**STUDY TEXT**
################

John Hurt in Krapp’s Last Tape

(@Richard Termine)

How It’s New York:  The short run takes place at BAM, one of New York’s beloved institutions for avang-garde and international work, and over 100 years old.  And this production is part of the Next Wave Festival.  
How It’s Irish:  Krapp’s Last Tape is by Samuel Beckett, one of Ireland’s beloved writers, and this production comes from the Gate Theatre, directed by Michael Colgan.  The Gate is known for its interpretations of Beckett.  John Hurt is a familiar figure through his many television and film roles (Caligula in “I, Claudius;” The Fool with Laurence Olivier in King Lear, Mr. Olivander in Harry Potter) but surprisingly this is actually his New York debut.

Memory and yearning are hallmarks of Irish literature.  Add in willful renunciation of the possibility of love and you’ve got Irish drama.  These elements are all  in Samuel Beckett’s melancholy Krapp’s Last Tape, elegantly produced by the Gate Theatre at BAM as part of the Next Wave Festival.

In it, a man listens to reel-to-reel “diary” tapes he’s made on previous birthdays, before making a new one.  We soon see one passage haunts him.  It’s a passage he made on his 39th birthday, in which he has just broken up with a woman, while they lie in a boat.  The peacefulness of the memory of his head on her breast will not let him go.

That’s it, really.  But it’s enough.  It’s heartbreaking and tragic, though small and inevitable.


John Hurt plays Krapp.  As always with Beckett, there is sharp humor too.  There is a pratfall involving a banana peel– the man has a weakness for bananas.  Hurt hilariously peels one, pops it in his mouth and just leaves it there hanging– like his hard drive is spinning.

################

**INPUT DATA**
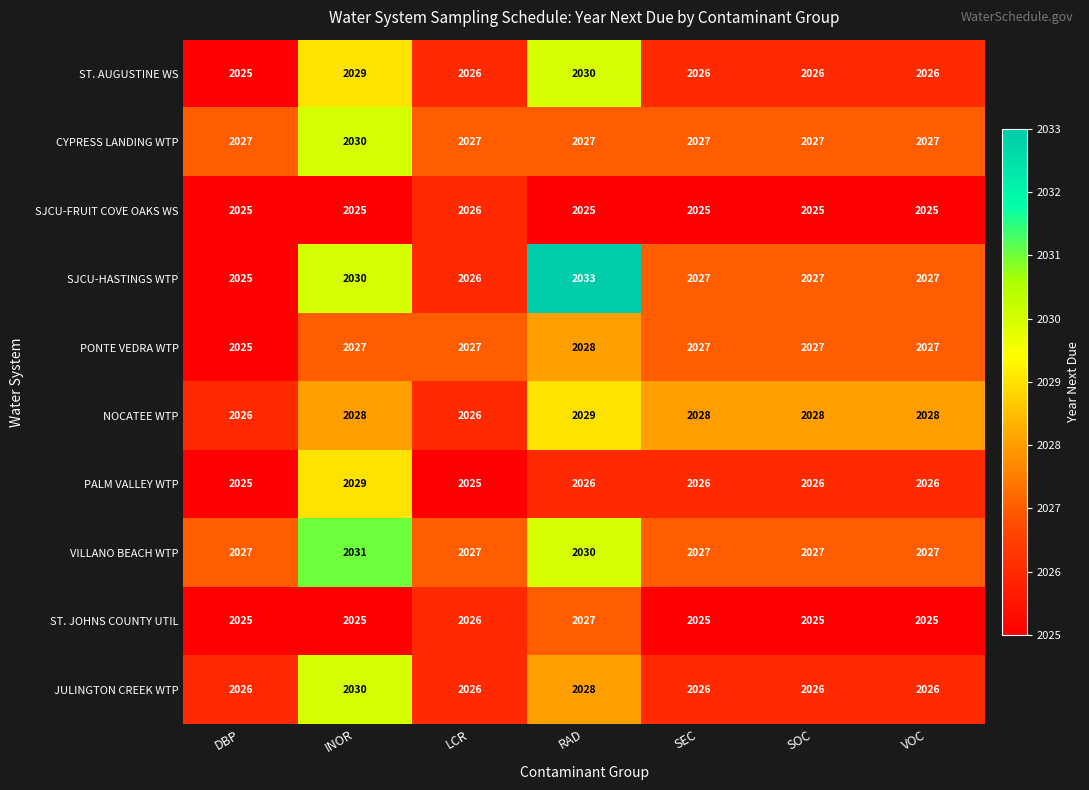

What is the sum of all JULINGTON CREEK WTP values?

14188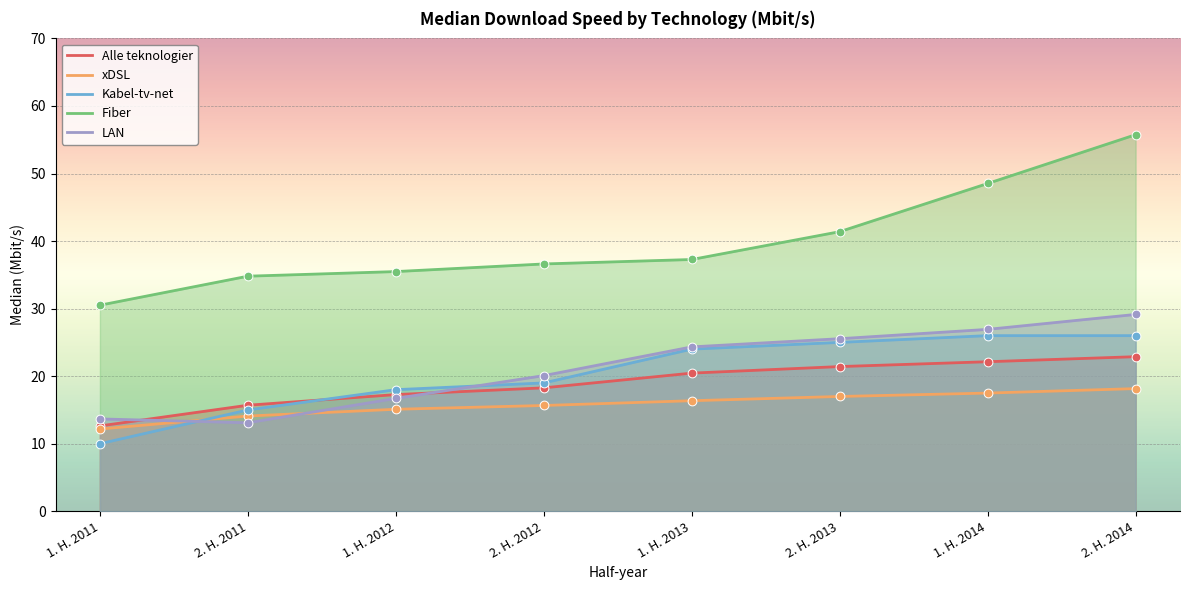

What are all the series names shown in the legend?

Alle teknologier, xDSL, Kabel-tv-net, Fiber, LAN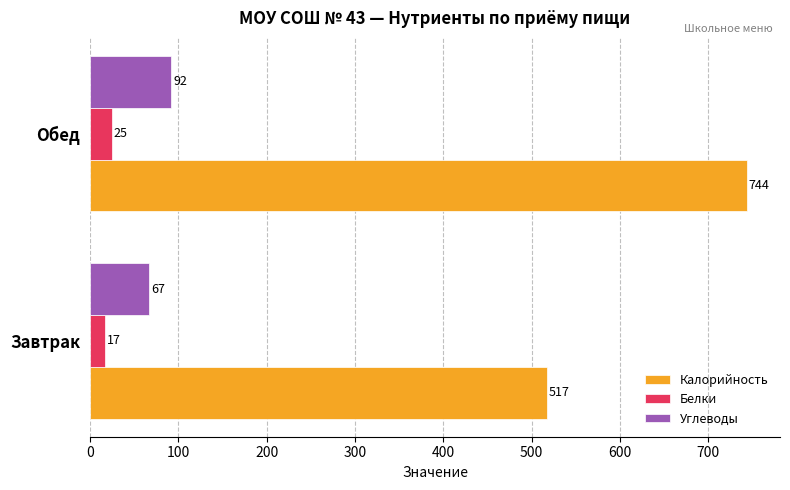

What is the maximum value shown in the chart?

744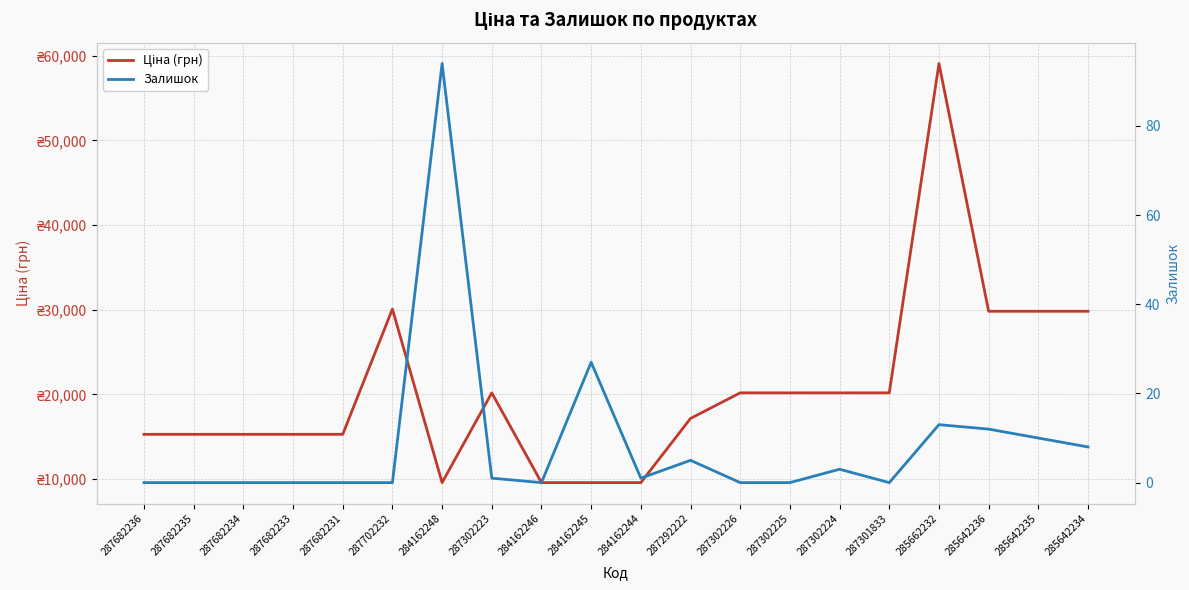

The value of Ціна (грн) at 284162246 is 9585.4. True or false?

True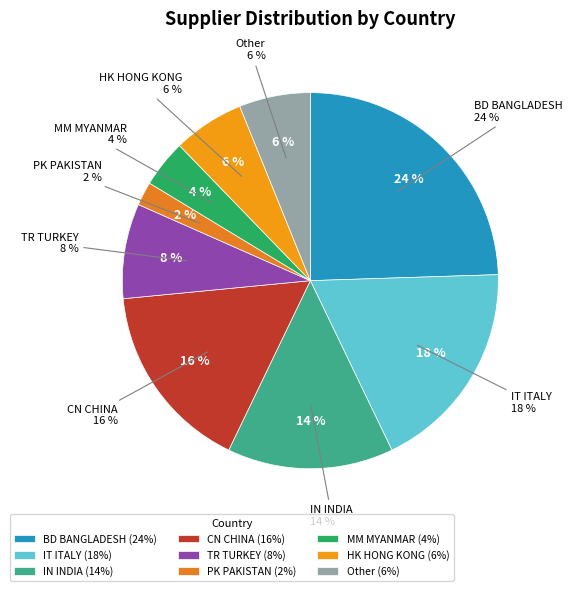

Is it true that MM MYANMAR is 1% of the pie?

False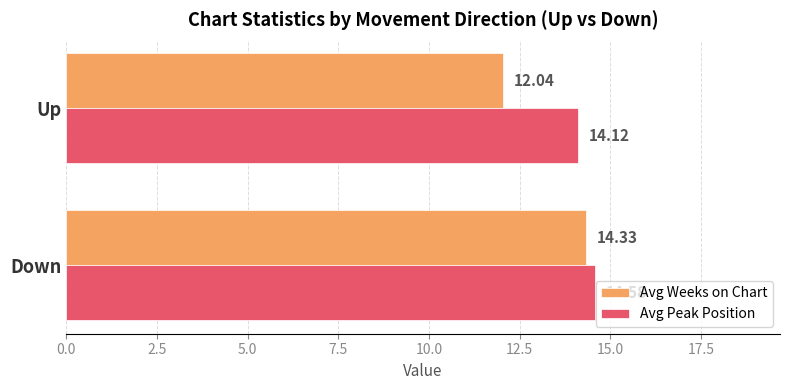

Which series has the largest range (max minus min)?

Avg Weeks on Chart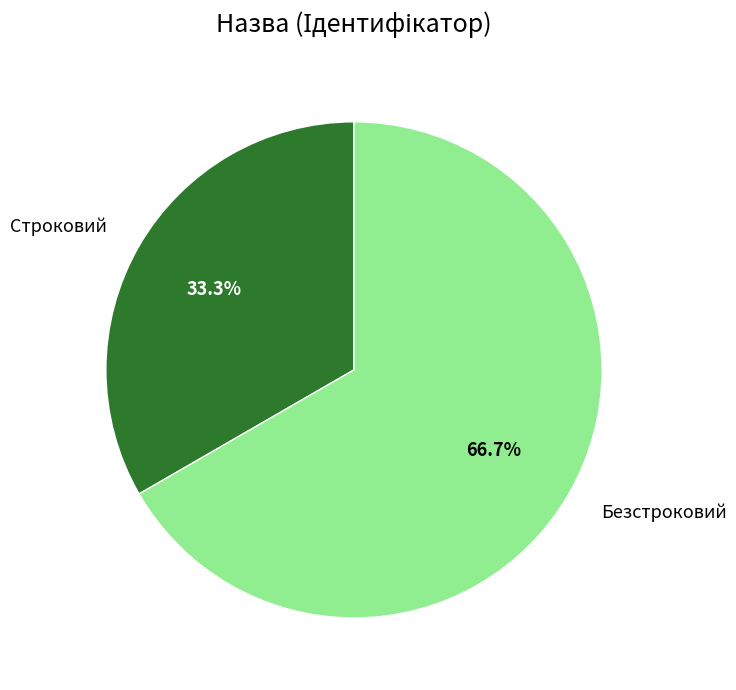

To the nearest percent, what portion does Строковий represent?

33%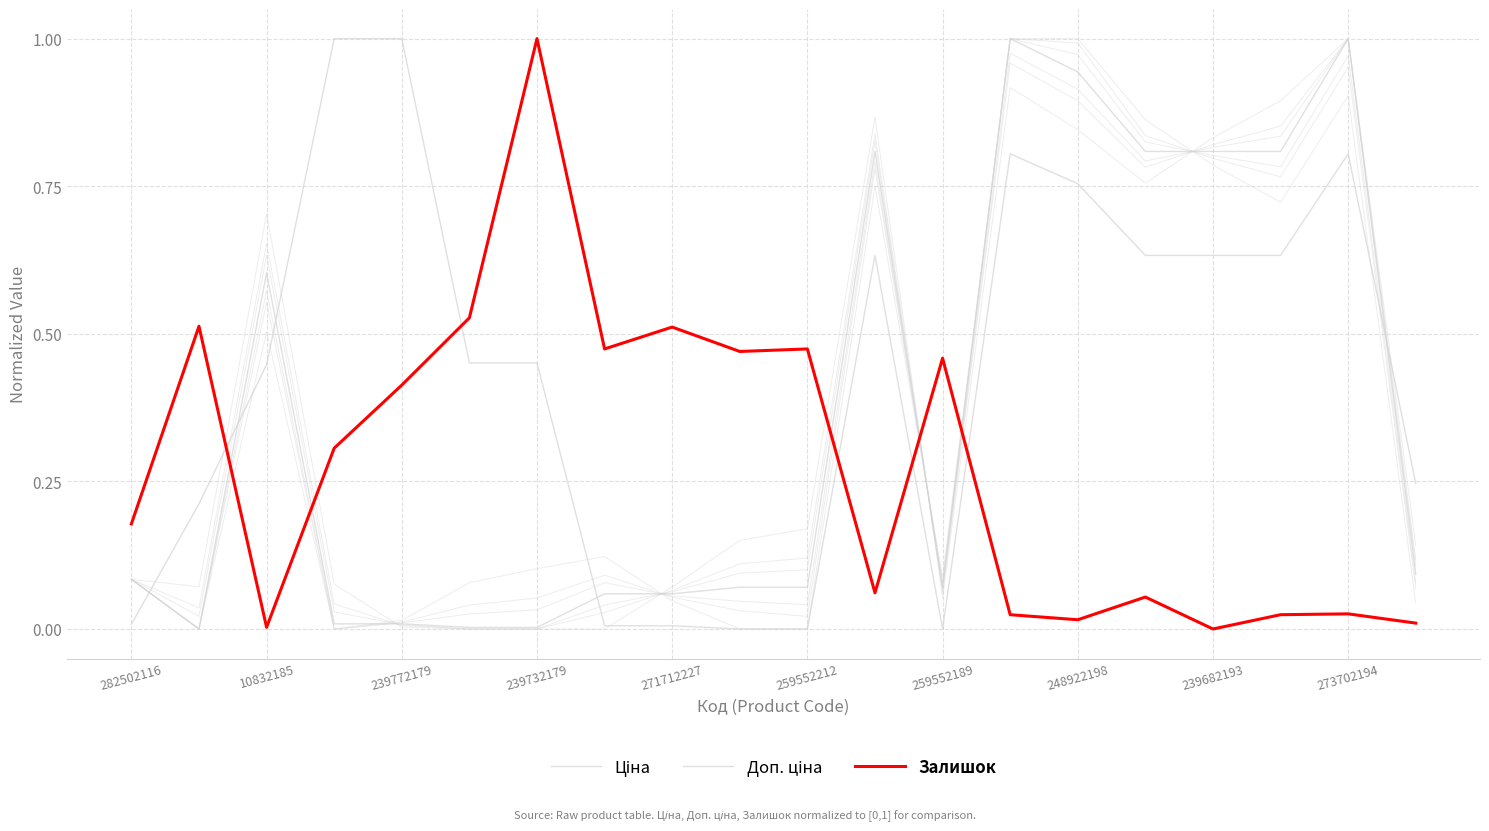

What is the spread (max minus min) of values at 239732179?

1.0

################

**STUDY QUESTIONS**
• a. Rewrite everything from "Memory and yearning" down to "small and inevitable." in the Krapp's Last Tape review, putting "rowboat" in place of "boat".
• b. In the Krapp's Last Tape review, on which birthday did the man record the passage that haunts him?
• c. Extend the Krapp's Last Tape review beyond its final sentence.
The entries have nothing to do with these tasks.

**RESULTS OF THE TASKS**
• a.
Memory and yearning are hallmarks of Irish literature.  Add in willful renunciation of the possibility of love and you’ve got Irish drama.  These elements are all  in Samuel Beckett’s melancholy Krapp’s Last Tape, elegantly produced by the Gate Theatre at BAM as part of the Next Wave Festival.

In it, a man listens to reel-to-reel “diary” tapes he’s made on previous birthdays, before making a new one.  We soon see one passage haunts him.  It’s a passage he made on his 39th birthday, in which he has just broken up with a woman, while they lie in a rowboat.  The peacefulness of the memory of his head on her breast will not let him go.

That’s it, really.  But it’s enough.  It’s heartbreaking and tragic, though small and inevitable.

• b. His 39th birthday.

• c.
(@Richard Termine(

There’s nothing onstage with him but a large desk and a hanging lamp.  At times he toys with moving into the darkness beyond the spotlight, a little theatrical joke.  He’s certainly alone– the way he shuffles on lets you know at once there’s nobody in another room somewhere, and the way he draws out the word “spoooooool”, when he chooses Box 3, Spool 5, suggests he hasn’t heard much of his own voice lately.

 Hurt made the tape for the 39th birthday over 10 years ago for another production, and it is powerful to hear his  clearly younger voice.  But Krapp’s listen isn’t  a happy stroll down memory lane.  He resents his younger pompousness, and has to look up a word he used (the word is “viduity,” or widowhood).  He shakes his head and talks  to himself.

And he begins to launch into a new tape.  But he has little to say, apart from criticizing himself “the bastard I was 30 years ago,” and some  mordant remarks about having sex for hire and growing older.  We gather he had a revelation those 30 years ago to do with art and his purpose, and listening to that enrages him.  He has sudden angry outburts and throws the tape away– hence the title.

We lay there without moving.  But under us all moved, and moved us , gently, up and down, and from side to side.  

That is the phrase that draws him in.  Then the next one is almost an epitaph:

Past midnight.  Never knew such silence.  The earth might be uninhabited.

Hurt has an amazing capacity for stasis.  His face goes blank and his gaze turns inward.  Colgan’s direction is light, allowing for variety in shades of tone but not straining the physicality.   It is a touching, precise performance.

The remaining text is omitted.